The relative errors for some three-moment approximations using more general conditions (39) are given in Tables 2, 4, 6, 8 and 10. The analysis of the errors shows that the accuracy of those approximations is more or less the same: choosing ${\nu _{1}}$ and ${\nu _{2}}$ that yield smaller errors for some values of the initial surplus leads to larger errors for other values. Nonetheless, for some other values of ${\nu _{1}}$ and ${\nu _{2}}$, the corresponding approximations can give not so good results. Therefore, the choice of coefficients ${\nu _{1}}$ and ${\nu _{2}}$ should be controlled using other methods that enable us to approximate the ruin probability.
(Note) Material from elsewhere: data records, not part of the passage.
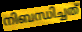
നിബന്ധിച്ചത്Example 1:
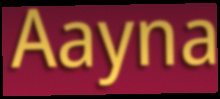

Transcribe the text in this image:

Aayna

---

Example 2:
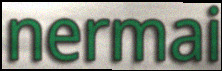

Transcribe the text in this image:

nermai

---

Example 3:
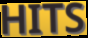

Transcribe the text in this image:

HITS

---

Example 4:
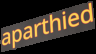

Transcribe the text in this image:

aparthied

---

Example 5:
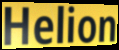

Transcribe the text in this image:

HelionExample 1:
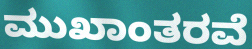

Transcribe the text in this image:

ಮುಖಾಂತರವೆ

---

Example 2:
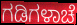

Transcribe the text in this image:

ಗಡಿಗಳಾಚೆ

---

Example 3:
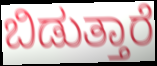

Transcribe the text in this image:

ಬಿಡುತ್ತಾರೆ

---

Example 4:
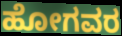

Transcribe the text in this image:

ಹೋಗವರ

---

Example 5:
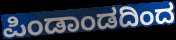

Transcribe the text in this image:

ಪಿಂಡಾಂಡದಿಂದ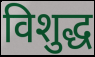
विशुद्ध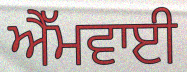
ਐੱਮਵਾਈ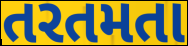
તરતમતા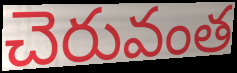
చెరువంతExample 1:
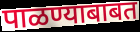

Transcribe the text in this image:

पाळण्याबाबत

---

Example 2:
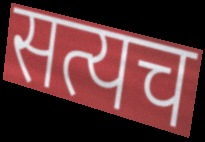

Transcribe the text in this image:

सत्यच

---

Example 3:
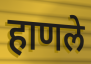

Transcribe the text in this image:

हाणले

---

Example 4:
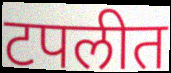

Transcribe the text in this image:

टपलीत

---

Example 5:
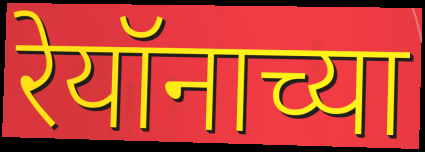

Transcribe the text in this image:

रेयॉनाच्या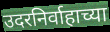
उदरनिर्वाहाच्याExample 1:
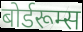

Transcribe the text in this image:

बोर्डरूम्स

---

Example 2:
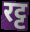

Finally, note that although the numerical examples considered above are not sufficient to make conclusions about the accuracy of the suggested approximations in general and it would be highly desirable to have a tool to control the accuracy in terms of parameter values, those illustrations enable us to outline some general tendencies.